● Task statement
Exclude the images, then return every line below exactly as written.

● Supplied material
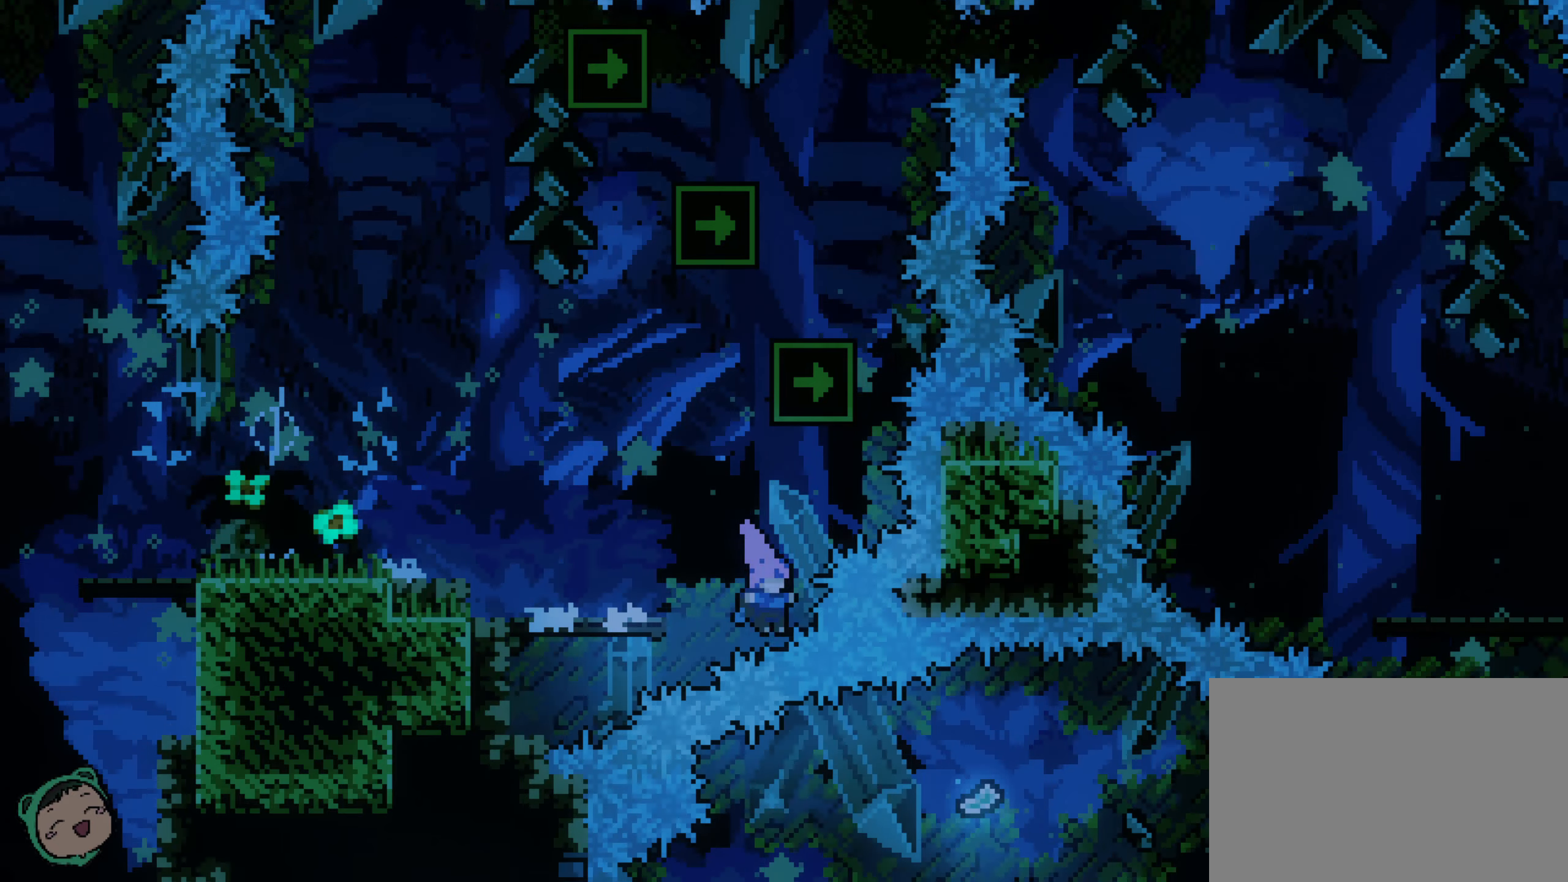
{"dt_ms": 500, "buttons": [], "left_stick": "center", "right_stick": "center", "events": []}
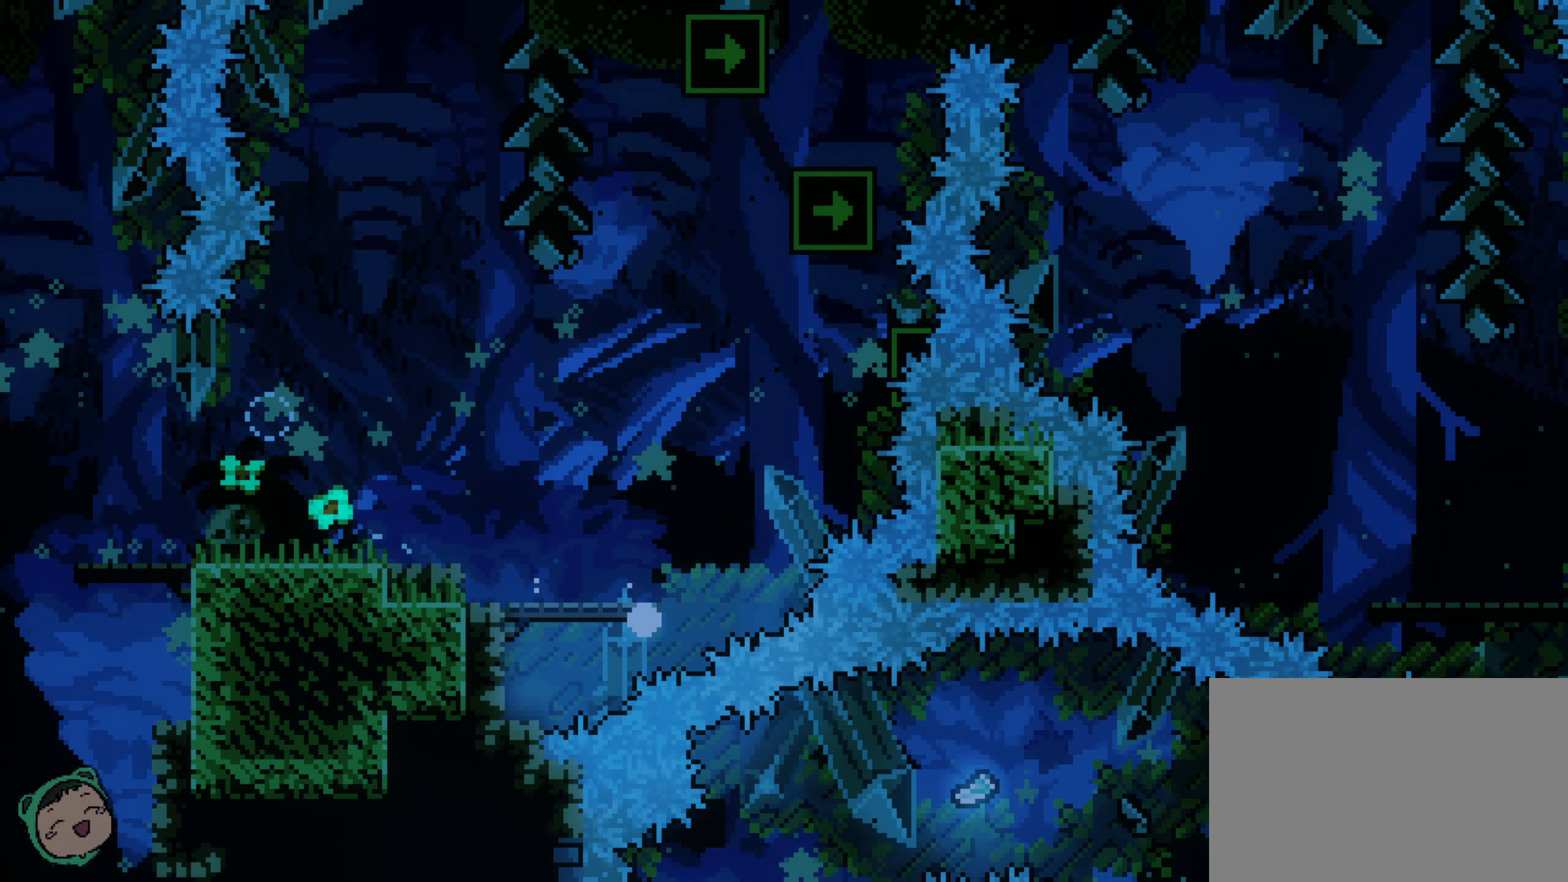
{"dt_ms": 1000, "buttons": [], "left_stick": "center", "right_stick": "center"}
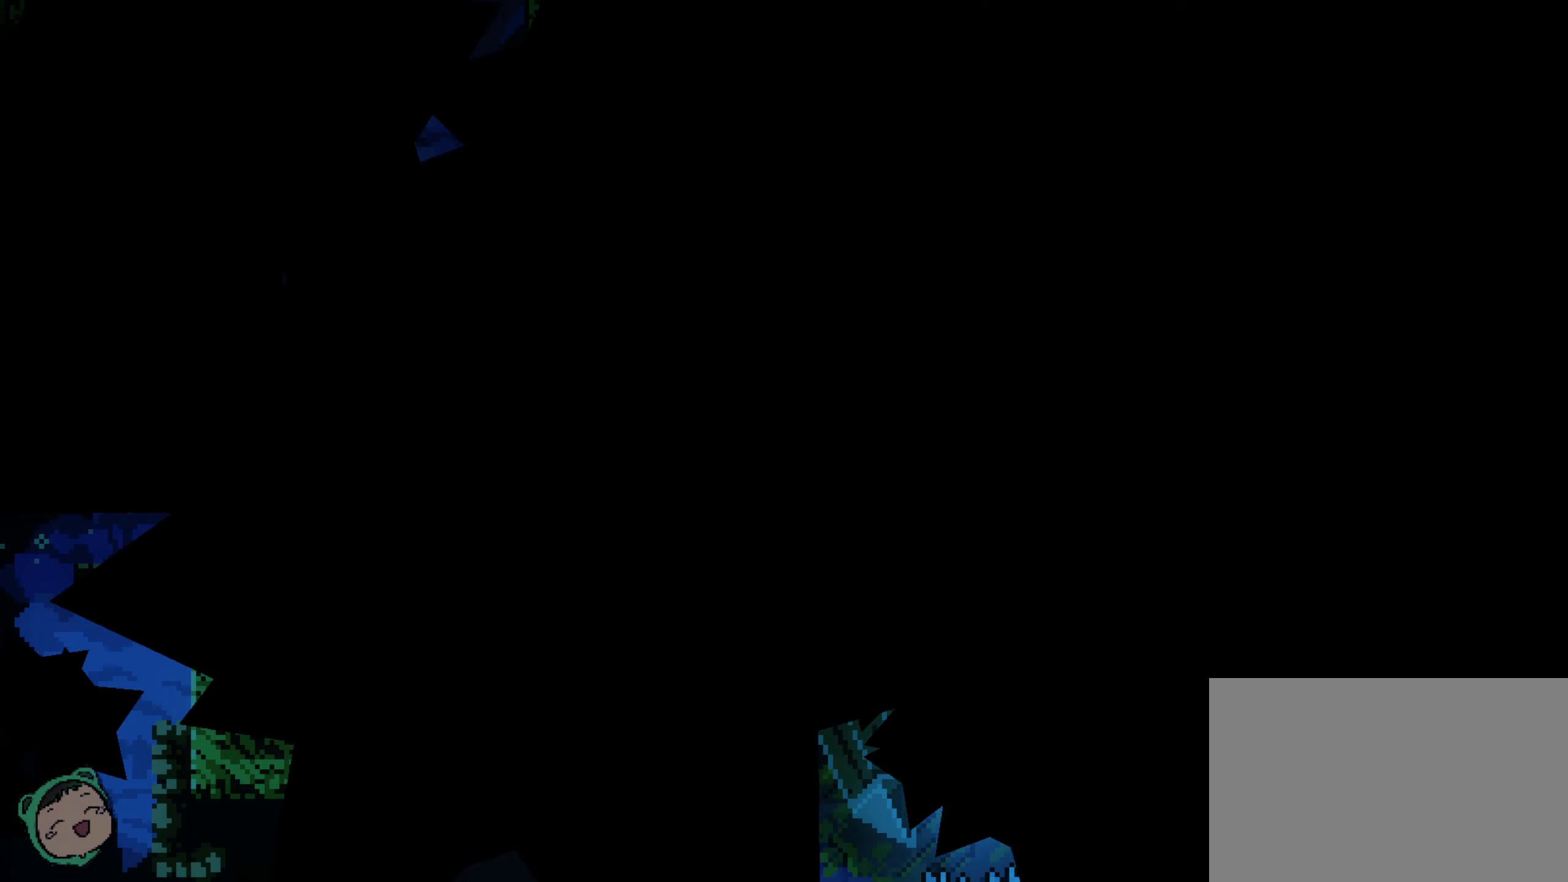
{"dt_ms": 500, "buttons": [], "left_stick": "center", "right_stick": "center", "events": []}
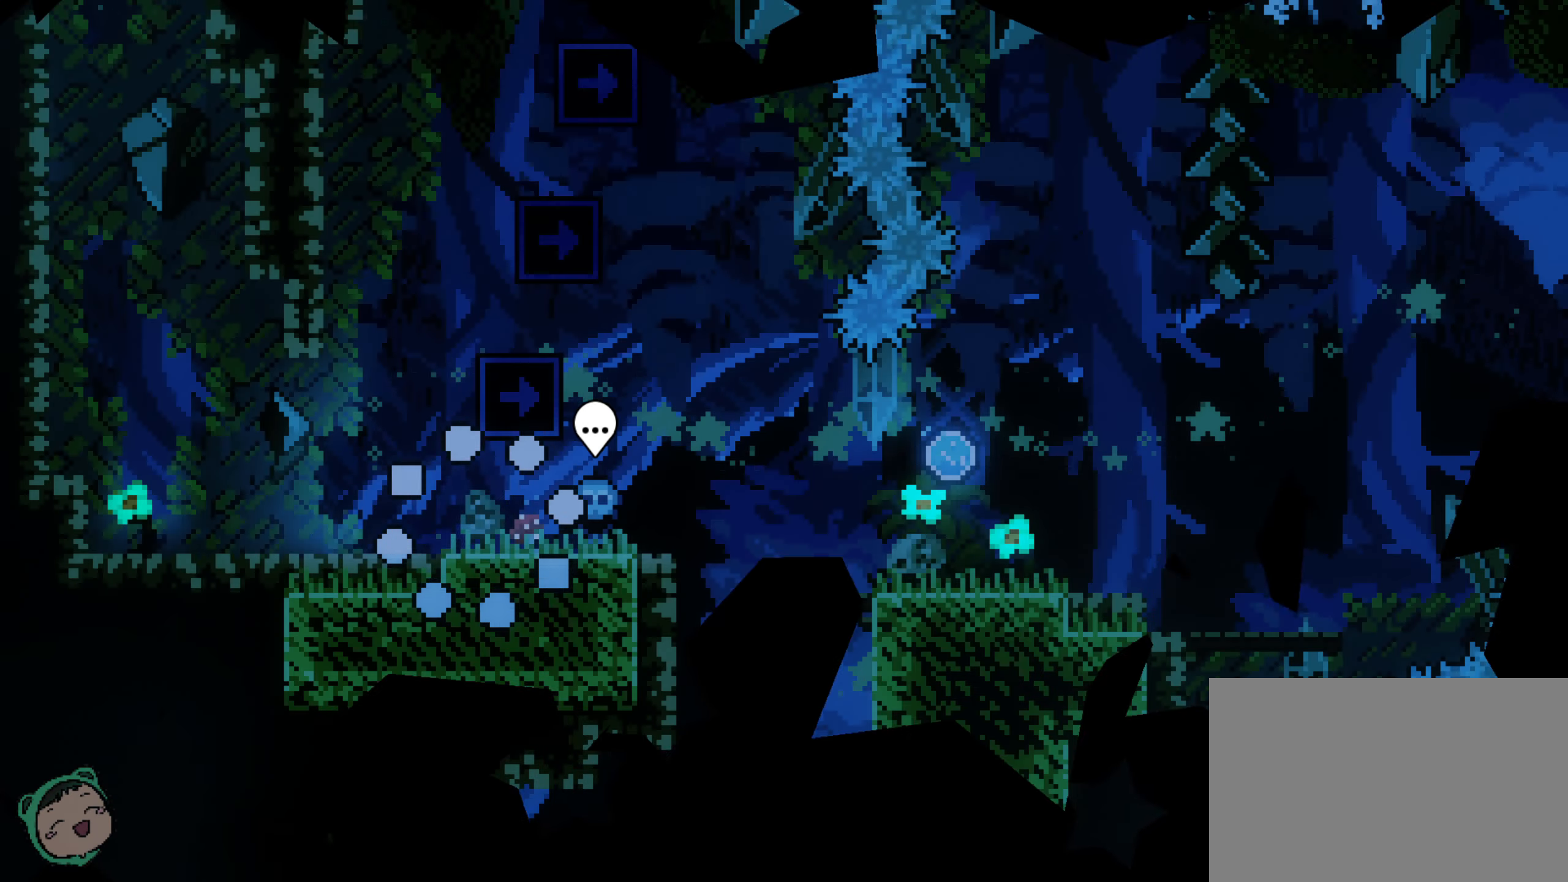
{"dt_ms": 500, "buttons": [], "left_stick": "center", "right_stick": "center", "events": []}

● Result below
{"dt_ms": 500, "buttons": [], "left_stick": "center", "right_stick": "center", "events": []}
{"dt_ms": 1000, "buttons": [], "left_stick": "center", "right_stick": "center"}
{"dt_ms": 500, "buttons": [], "left_stick": "center", "right_stick": "center", "events": []}
{"dt_ms": 500, "buttons": [], "left_stick": "center", "right_stick": "center", "events": []}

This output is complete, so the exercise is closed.